§ **你的任务**
把下方文档节选中以"这只是一个简单的例子"开头的段落改写得更简短，保留其主要信息。

§ **文档节选**
-------

美文网首页
tensorflow学习笔记-队列和线程管理

tensorflow学习笔记-队列和线程管理

作者: 飞天小小猫 | 来源:发表于2018-10-18 23:18 被阅读29次

    队列类型

    FIFOQueue()          #先入先出队列
    RandomShuffleQueue() #随机队列
    
    queue1 = tf.RandomShuffleQueue(...)
    queue2 = tf.FIFOQueue(...)
    
    ##出入队列
    # enqueue()、enqueue_many()
    # dequeueu()、dequeue_many()
    
    enqueue_op = queue.enqueue(example)
    inputs = queue.dequeue_many(batch_size)
    

    线程管理器Coordinator

    • should_stop():如果线程应该停止则返回True
    • request_stop(<exception>):请求该线程停止
    • join(<list of threads>):等待被指定的子线程终止(才开始继续主线程)
    • 步骤
      • 首先创建一个Coordinator对象,然后建立一些使用Coordinator对象的线程
      • 这些线程通常一直循环运行,一直到should_stop()返回True时停止
      • 任何线程都可以决定计算什么时候应该停止。它只需要调用request_stop(),同时其他线程的should_stop()将会返回True,然后都停下来
    # 线程体:循环执行,直到Coordinator收到了停止请求。
     # 如果某些条件为真,请求Coordinator去停止其他线程。
    def MyLoop(coord):
        while not coord.should_stop():
            ...do something...
            if ...some condition...:
                coord.request_stop()
    
    # Main code: create a coordinator.
    coord = Coordinator()
    
    # Create 10 threads that run 'MyLoop()'
    threads = [threading.Thread(target=MyLoop, args=(coord)) for i in xrange(10)]
    
    # Start the threads and wait for all of them to stop. for t in threads: t.start()
        coord.join(threads)
    

    这只是一个简单的例子,具体实现的时候比较灵活。实际中Coordinator会置入queue中,负责在得到线程关闭的请求后,关闭queue启动的多个线程。

    队列管理器QueueRunner

    创建并启动单个队列管理器的多个线程

    qr = tf.train.QueueRunner(queue, [enqueue_op] * 4)
    enqueue_threads = qr.create_threads(sess, coord=coord, start=True)
    coord.request_stop()
    coord.join(enqueue_threads)
    
    • When you later call the create_threads() method, the QueueRunner will create one thread for each op in enqueue_ops. Each thread will run its enqueue op in parallel with the other threads.

-------

§ **数据摘录**
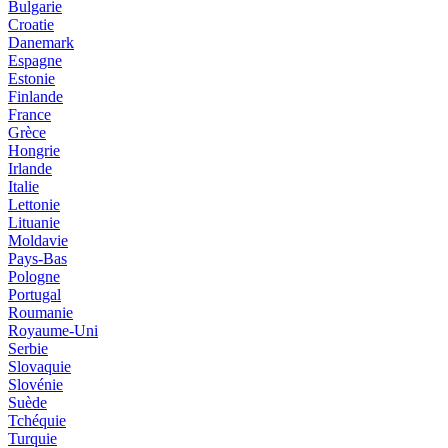
Bulgarie
Croatie
Danemark
Espagne
Estonie
Finlande
France
Grèce
Hongrie
Irlande
Italie
Lettonie
Lituanie
Moldavie
Pays-Bas
Pologne
Portugal
Roumanie
Royaume-Uni
Serbie
Slovaquie
Slovénie
Suède
Tchéquie
Turquie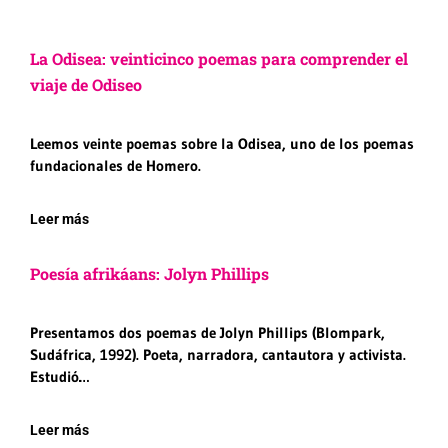
La Odisea: veinticinco poemas para comprender el
viaje de Odiseo
Leemos veinte poemas sobre la Odisea, uno de los poemas
fundacionales de Homero.
Leer más
Poesía afrikáans: Jolyn Phillips
Presentamos dos poemas de Jolyn Phillips (Blompark,
Sudáfrica, 1992). Poeta, narradora, cantautora y activista.
Estudió…
Leer más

-------

§ **答案栏**
以上只是简单演示，实际实现较灵活：Coordinator会被置入queue中，收到线程关闭请求后负责关闭queue启动的多个线程。